Coronary > Cases

LM Bifurcation Intervention with Crush Technique
- Operator: Seung-Jung Park, MD
Case Presentation
A 50-year-old female was admitted for chest pain and dyspnea on exertion. She had no previous PCI history. Physical examination and a simple chest radiograph were unremarkable. Echocardiogram showed normal LV function without wall motion abnormality.
Baseline Coronary Angiogram
  1. The left coronary angiogram showed diffuse 50-70% stenotic lesion at LM and both ostium of pLAD and pLCX ( Movie 1, Movie 2).

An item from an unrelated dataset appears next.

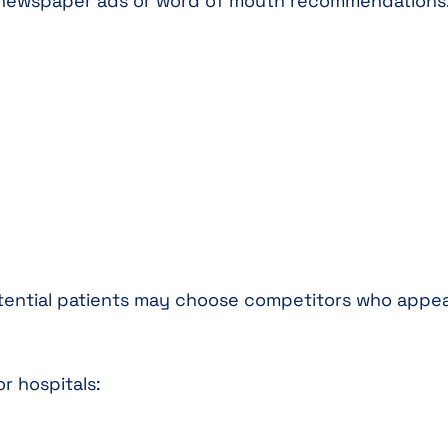
n newspaper ads or word of mouth recommendations
 potential patients may choose competitors who appea
r hospitals:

  2. The right coronary angiogram showed nearly normal ( Movie 3).
Procedure
A 8 Fr femoral sheath (Terumo) was inserted through the right femoral artery and left coronary artery was engaged with a 8 Fr JL 3.5 guiding catheter. Each two 0.014-inch BMW 190 cm wires were inserted into LAD and LCX, respectively. Before the intervention, IVUS was used to identify lesion characteristics of LAD and LCX, in which diffuse LM disease was identified with tight ostial stenosis of LAD and LCX. DESyne stent sized 3.0 x 18 mm at denovo LM to pLCx lesion and DESyne stent sized 3.5 x 23 mm at denovo LM to pLAD lesion were inserted without inflation simultaneously. First, the stent at LM to pLCx was inflated (Figure 1), thereafter the stent at LM to pLAD was inflated, so the proximal strut of the former was crushed (Figure 2). Sapphire NC balloon sized 3.0 x 15 mm was used to dilate stenotic lesion of pLCx, and so was Radien 3 sized 3.5 x 15 mm for stenotic lesion of LM to pLAD. IVUS was checked, and POT and kissing balloon were applied using Sapphire NC balloon 3.0 (15) upto 10atm (2.95) and Radien 3 3.5 (15) balloon upto 10 atm (3.44) in LM-pLCx and LM-LAD, respectively (Figure 3). The final angiogram showed no stenotic lesion and good flow ( Movie 4, Movie 5), and IVUS showed no immediate complications.